* _抜粋_
============================================================

説明

透明帯電防止膜形成用塗料とそれを用いた透明帯電防止膜および透明帯電防止膜付き透明基材

【課題】表面処理を施していない透明基材への密着性、耐摩耗性、導電性などに優れた塗膜を容易に作製することができる透明帯電防止膜形成用塗料とそれを用いた透明帯電防止膜および透明帯電防止膜付き透明基材を提供する。
【解決手段】導電性微粒子と、バインダーとを含有してなる透明帯電防止膜形成用塗料であって、前記バインダーは、ガラス転移点が0℃以下の熱可塑性樹脂と、ガラス転移点が40℃以上の熱可塑性樹脂とを含有してなることを特徴とする透明帯電防止膜形成用塗料。

【発明の詳細な説明】
【技術分野】
【0001】
本発明は、透明帯電防止膜形成用塗料とそれを用いた透明帯電防止膜および透明帯電防止膜付き透明基材に関し、さらに詳しくは、プラズマディスプレイ(PDP)、液晶ディスプレイ(LCD)、エレクトロルミネッセンスディスプレイ(ELD)、陰極線管(CRT)、プロジェクション(PJTV)などの各種表示装置に好適に用いられ、これらの表示装置の表示面に、帯電防止効果を付与することが可能であるとともに、膜の硬度および防汚性をさらに向上させることが可能な透明帯電防止膜形成用塗料、それを用いて形成してなる透明帯電防止膜および透明帯電防止膜付き透明基材に関するものである。
【背景技術】
【0002】
一般に、画像表示用の一般材料、例えば、従来のプラズマディスプレイ(PDP)、液晶ディスプレイ(LCD)、エレクトロルミネッセンスディスプレイ(ELD)、陰極線管(CRT)、プロジェクション(PJTV)などの各種表示装置に用いられるポリエチレンテレフタレート(PET)、トリアセチルセルロース(TAC)、ポリメチルメタクリレート(PMMA)などの透明基材は、静電気が帯電し易く、この静電気により、埃が付着するという問題がある。このような問題を改善するために、透明基材の画像表示部に透明導電膜を形成することが行われている。この透明導電膜の形成方法としては、一般的に、透明基材の画像表示面に導電性微粒子を含有する塗料を塗工し、製膜する方法が用いられている。
【0003】
透明導電膜の形成において、この透明導電膜と透明基材との密着性を高めるために、易接着層付きの透明基材を用いたり、透明基材にコロナ放電処理を施したりしている。
透明基材に易接着層を形成する手段としては、例えば、非晶質導電性酸化スズとアクリル共重合高分子とからなる帯電防止プライマーが開示されている(例えば、特許文献1参照)。
また、帯電防止性能を有するプラスチックフィルムのプライマーに用いられ、プラスチックとの密着性を高めるバインダーとしては、ガラス転移点が−30℃〜0℃の範囲の非結晶性ポリエステル系ポリウレタンと、ガラス転移点が0℃〜40℃の範囲の結晶性ポリエステル系ポリウレタンとからなる複合組成物が開示されている(例えば、特許文献2参照)。

============================================================

* _記述課題_
透明帯電防止膜形成用塗料の抜粋から、「また、帯電防止性能を有するプ」で始まり「(例えば、特許文献2参照)。」で終わる箇所を一字一句変えずに再掲せよ。 この資料は参照しなくてかまいません。

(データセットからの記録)
============================================================

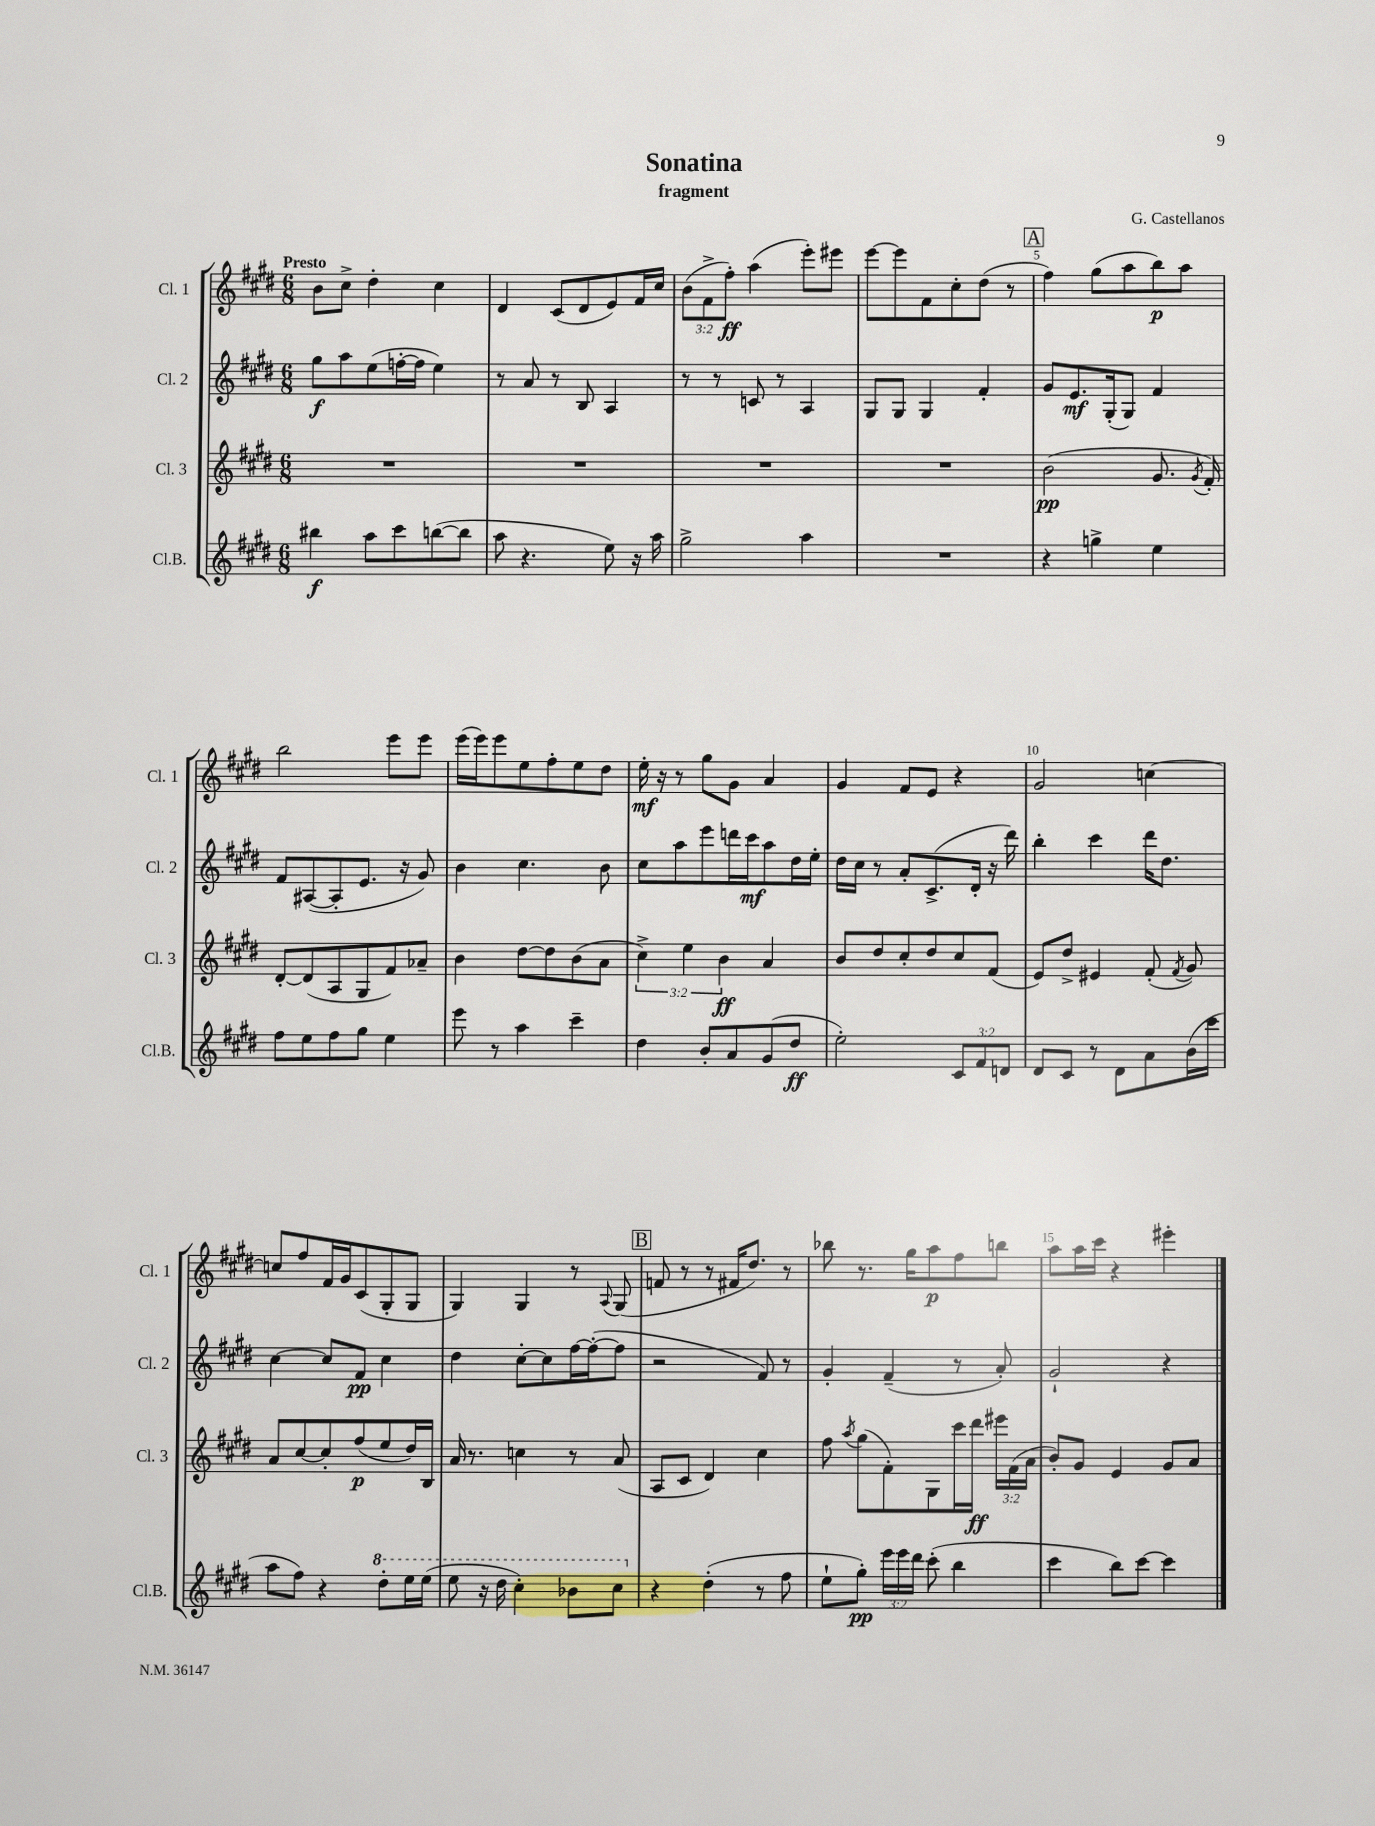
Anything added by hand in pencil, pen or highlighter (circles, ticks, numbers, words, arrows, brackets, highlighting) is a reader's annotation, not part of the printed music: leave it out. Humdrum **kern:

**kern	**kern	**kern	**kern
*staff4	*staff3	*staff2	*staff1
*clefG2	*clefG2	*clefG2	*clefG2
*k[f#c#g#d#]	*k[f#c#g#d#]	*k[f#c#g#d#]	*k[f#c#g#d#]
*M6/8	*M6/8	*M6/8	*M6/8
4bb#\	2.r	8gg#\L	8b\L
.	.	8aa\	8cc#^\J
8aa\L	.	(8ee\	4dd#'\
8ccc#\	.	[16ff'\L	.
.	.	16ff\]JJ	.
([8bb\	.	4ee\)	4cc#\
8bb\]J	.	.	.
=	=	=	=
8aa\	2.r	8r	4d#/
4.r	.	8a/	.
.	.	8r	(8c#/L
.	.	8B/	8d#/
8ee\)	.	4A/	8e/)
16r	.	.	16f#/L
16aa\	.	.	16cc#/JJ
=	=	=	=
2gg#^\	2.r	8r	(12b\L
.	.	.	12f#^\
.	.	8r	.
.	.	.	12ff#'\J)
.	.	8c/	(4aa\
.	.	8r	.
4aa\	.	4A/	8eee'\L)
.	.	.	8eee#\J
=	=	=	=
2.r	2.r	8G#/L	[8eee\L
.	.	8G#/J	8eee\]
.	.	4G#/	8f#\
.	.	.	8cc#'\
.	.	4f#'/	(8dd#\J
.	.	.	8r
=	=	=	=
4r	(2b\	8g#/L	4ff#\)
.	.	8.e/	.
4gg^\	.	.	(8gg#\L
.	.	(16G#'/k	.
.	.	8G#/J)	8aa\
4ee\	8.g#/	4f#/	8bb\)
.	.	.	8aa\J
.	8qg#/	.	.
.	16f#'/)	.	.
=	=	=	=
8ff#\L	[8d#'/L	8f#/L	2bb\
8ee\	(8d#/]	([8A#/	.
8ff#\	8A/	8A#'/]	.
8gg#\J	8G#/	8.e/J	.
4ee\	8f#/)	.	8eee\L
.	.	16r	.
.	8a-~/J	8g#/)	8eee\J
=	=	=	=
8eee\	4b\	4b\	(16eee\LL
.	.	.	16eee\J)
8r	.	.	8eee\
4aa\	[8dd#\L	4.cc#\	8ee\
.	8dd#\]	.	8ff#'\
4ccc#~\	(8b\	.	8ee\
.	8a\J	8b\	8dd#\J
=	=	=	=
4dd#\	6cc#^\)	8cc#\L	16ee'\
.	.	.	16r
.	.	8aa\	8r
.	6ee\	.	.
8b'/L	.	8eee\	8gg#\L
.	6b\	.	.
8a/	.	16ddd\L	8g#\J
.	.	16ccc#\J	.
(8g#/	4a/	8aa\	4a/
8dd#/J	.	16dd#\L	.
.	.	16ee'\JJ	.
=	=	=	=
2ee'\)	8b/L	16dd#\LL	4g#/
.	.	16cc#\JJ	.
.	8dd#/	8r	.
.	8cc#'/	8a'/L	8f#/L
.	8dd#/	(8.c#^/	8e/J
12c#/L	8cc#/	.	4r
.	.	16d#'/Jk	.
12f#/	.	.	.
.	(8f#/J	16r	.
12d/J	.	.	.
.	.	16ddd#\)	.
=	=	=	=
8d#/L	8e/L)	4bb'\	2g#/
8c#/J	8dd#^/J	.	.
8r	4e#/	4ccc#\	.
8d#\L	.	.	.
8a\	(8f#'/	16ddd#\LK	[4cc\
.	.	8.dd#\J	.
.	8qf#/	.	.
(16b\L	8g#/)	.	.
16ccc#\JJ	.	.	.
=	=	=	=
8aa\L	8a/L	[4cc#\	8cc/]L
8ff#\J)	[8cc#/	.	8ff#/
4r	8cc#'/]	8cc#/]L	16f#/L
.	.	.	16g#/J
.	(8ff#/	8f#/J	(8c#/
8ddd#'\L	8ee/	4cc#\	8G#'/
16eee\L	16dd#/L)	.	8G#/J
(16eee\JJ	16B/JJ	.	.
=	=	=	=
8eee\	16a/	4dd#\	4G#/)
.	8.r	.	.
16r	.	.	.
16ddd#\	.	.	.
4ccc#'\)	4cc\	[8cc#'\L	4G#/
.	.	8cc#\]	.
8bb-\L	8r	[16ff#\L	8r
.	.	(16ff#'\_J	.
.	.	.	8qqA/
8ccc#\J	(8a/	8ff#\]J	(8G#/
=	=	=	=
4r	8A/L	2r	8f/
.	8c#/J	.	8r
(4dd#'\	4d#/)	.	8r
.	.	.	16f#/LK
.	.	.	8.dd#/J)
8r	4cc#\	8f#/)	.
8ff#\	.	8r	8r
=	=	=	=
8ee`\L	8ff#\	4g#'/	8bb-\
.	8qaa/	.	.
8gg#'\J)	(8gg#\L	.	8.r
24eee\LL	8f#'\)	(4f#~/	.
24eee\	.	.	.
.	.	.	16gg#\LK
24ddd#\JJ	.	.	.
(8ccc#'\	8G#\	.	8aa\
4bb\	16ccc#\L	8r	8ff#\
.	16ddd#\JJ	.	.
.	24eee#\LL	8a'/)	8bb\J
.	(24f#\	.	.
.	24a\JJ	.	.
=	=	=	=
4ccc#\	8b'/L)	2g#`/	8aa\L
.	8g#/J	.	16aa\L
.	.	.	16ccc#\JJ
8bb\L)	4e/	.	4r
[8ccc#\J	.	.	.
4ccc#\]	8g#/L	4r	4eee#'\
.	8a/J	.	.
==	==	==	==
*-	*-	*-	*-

============================================================

* _解答例_
また、帯電防止性能を有するプラスチックフィルムのプライマーに用いられ、プラスチックとの密着性を高めるバインダーとしては、ガラス転移点が−30℃〜0℃の範囲の非結晶性ポリエステル系ポリウレタンと、ガラス転移点が0℃〜40℃の範囲の結晶性ポリエステル系ポリウレタンとからなる複合組成物が開示されている(例えば、特許文献2参照)。